The ANC idea of a media tribunal won't fly, writes Dario Milo in the Sunday Times. But it may be time for consider giving the ombudsman more muscle, by way of a power to fine, for instance.

Dario Milo writes in the Sunday Times:

One of the most controversial proposals to emerge from the ANC’s Polokwane conference in December was that the establishment of a statutory media appeals tribunal should be investigated for print media.

The ANC deserves credit for putting this important issue on the public agenda. The manner in which a democracy regulates its print media is a barometer for the extent to which the democracy is truly free.

The print media are already highly regulated. Important aspects of common law, such as the laws of defamation and privacy, govern what may be published. A bottomless pit of legislation, including the Films and Publications Act, the Criminal Procedure Act and the Protection of Information Act, also criminalise certain publications.

Despite this, there is a pressing need for the development of regulatory alternatives to judicial action to vindicate the rights of persons aggrieved by the print media’s reportage. The print media wield significant power and should be accountable for their actions, not only before courts, but also in forums that allow for speedy and inexpensive remedies.

The issue raised by the ANC is whether this need should be met by statutory regulation or a system of voluntary regulation.

At present, a self-regulatory regime exists in the form of the recently revamped Press Council.

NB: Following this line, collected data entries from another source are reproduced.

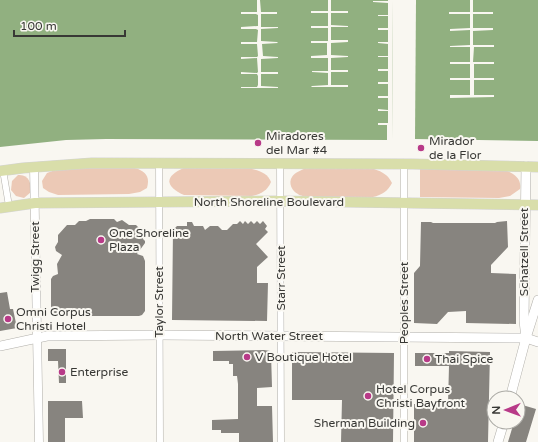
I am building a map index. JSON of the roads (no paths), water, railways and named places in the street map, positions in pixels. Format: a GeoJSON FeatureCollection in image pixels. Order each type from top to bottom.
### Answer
{"type":"FeatureCollection","features":[{"type":"Feature","properties":{"kind":"main road"},"geometry":{"type":"LineString","coordinates":[[2,171],[92,163],[404,164],[538,167]]}},
{"type":"Feature","properties":{"kind":"main road","name":"Schatzell Street"},"geometry":{"type":"LineString","coordinates":[[526,166],[524,321],[526,338]]}},
{"type":"Feature","properties":{"kind":"main road","name":"North Shoreline Boulevard"},"geometry":{"type":"LineString","coordinates":[[4,207],[35,203],[158,202],[525,203],[538,205]]}},
{"type":"Feature","properties":{"kind":"main road","name":"Schatzell Street"},"geometry":{"type":"LineString","coordinates":[[512,390],[538,300]]}},
{"type":"Feature","properties":{"kind":"main road","name":"North Water Street"},"geometry":{"type":"LineString","coordinates":[[0,346],[48,336],[159,335],[526,338],[538,342]]}},
{"type":"Feature","properties":{"kind":"main road"},"geometry":{"type":"LineString","coordinates":[[498,442],[502,430]]}},
{"type":"Feature","properties":{"kind":"street","name":"Taylor Street"},"geometry":{"type":"LineString","coordinates":[[159,163],[160,442]]}},
{"type":"Feature","properties":{"kind":"street","name":"Starr Street"},"geometry":{"type":"LineString","coordinates":[[280,163],[281,442]]}},
{"type":"Feature","properties":{"kind":"street","name":"Peoples Street"},"geometry":{"type":"LineString","coordinates":[[404,164],[404,442]]}},
{"type":"Feature","properties":{"kind":"street","name":"Twigg Street"},"geometry":{"type":"LineString","coordinates":[[34,167],[39,442]]}},
{"type":"Feature","properties":{"kind":"street"},"geometry":{"type":"LineString","coordinates":[[2,171],[4,207]]}},
{"type":"Feature","properties":{"kind":"place","name":"Miradores del Mar #4"},"geometry":{"type":"Point","coordinates":[258,143]}},
{"type":"Feature","properties":{"kind":"place","name":"Mirador de la Flor"},"geometry":{"type":"Point","coordinates":[421,148]}},
{"type":"Feature","properties":{"kind":"place","name":"One Shoreline Plaza"},"geometry":{"type":"Point","coordinates":[101,240]}},
{"type":"Feature","properties":{"kind":"place","name":"Omni Corpus Christi Hotel"},"geometry":{"type":"Point","coordinates":[8,319]}},
{"type":"Feature","properties":{"kind":"place","name":"V Boutique Hotel"},"geometry":{"type":"Point","coordinates":[247,357]}},
{"type":"Feature","properties":{"kind":"place","name":"Thai Spice"},"geometry":{"type":"Point","coordinates":[427,359]}},
{"type":"Feature","properties":{"kind":"place","name":"Enterprise"},"geometry":{"type":"Point","coordinates":[62,372]}},
{"type":"Feature","properties":{"kind":"place","name":"Hotel Corpus Christi Bayfront"},"geometry":{"type":"Point","coordinates":[368,396]}},
{"type":"Feature","properties":{"kind":"place","name":"Sherman Building"},"geometry":{"type":"Point","coordinates":[423,423]}}]}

This comprises the press ombudsman (currently the veteran journalist Joe Thloloe) and an appeals panel (currently chaired by a retired judge of the Supreme Court of Appeal, Judge Ralph Zulman).

The ombudsman receives and adjudicates complaints about such issues as factual accuracy, right of reply and invasion of privacy. But his sanctions are limited: while the ombudsman may rule that a newspaper that has infringed the Press Code should publish a correction, a retraction and an apology, he may not impose fines or award compensation. And, of course, newspapers and magazines may choose to remain beyond the ombudsman’s reach.

The important question is whether this system should be supplemented or replaced by statutory regulation. The formidable constitutional hurdle that statutory regulation faces is that a government body would then, whether directly or indirectly, have the power to interfere with the content of publications.

This would create a chilling effect that would undermine press freedom — and the public’s right to receive information on matters of public interest.

In Miami Herald Publishing vs Tornillo, the US Supreme Court unanimously struck down a statute that required newspapers to publish a political candidate’s right of reply where his views were criticised. The court stated : “Regardless of how beneficent-sounding the purposes of controlling the press might be, we remain intensely sceptical about those measures that would allow government to insinuate itself into the editorial rooms of this nation’s press.”

A statutory tribunal would drastically undermine the exercise of editorial control and judgment. It is the editor’s prerogative to determine how a newspaper should treat public issues and affairs.

This is not to say that South Africa’s current self-regulatory system is without its blemishes.

But rather than throwing the baby out with the bath water, the system of voluntary regulation should be reformed to ensure that it is regarded as credible by the public.

For instance, it may well be time to revisit the waiver requirement that requires complainants before the ombudsman to waive their right to also litigate the matter before the courts.

It also seems to me to be necessary for its credibility that, as in the UK, the majority of the Press Council should be public representatives .

There is merit in considering whether the ombudsman should be able to levy fines in appropriate circumstances.

And the ombudsman should also be proactive; the UK’s Press Complaints Commission frequently revises its code in light of developments (such as the role of the paparazzi in Princess Diana’s death) and it also reports, advises and trains on topical issues.

Although the idea of a statutory media tribunal suffers from major constitutional defects, we should use the space that the debate has created to revisit and revitalise the current system of self-regulation.

# Milo is a partner at Webber Wentzel attorneys and the author of Defamation and Freedom of Speech. This article first appeared in the Sunday Times on 4 May.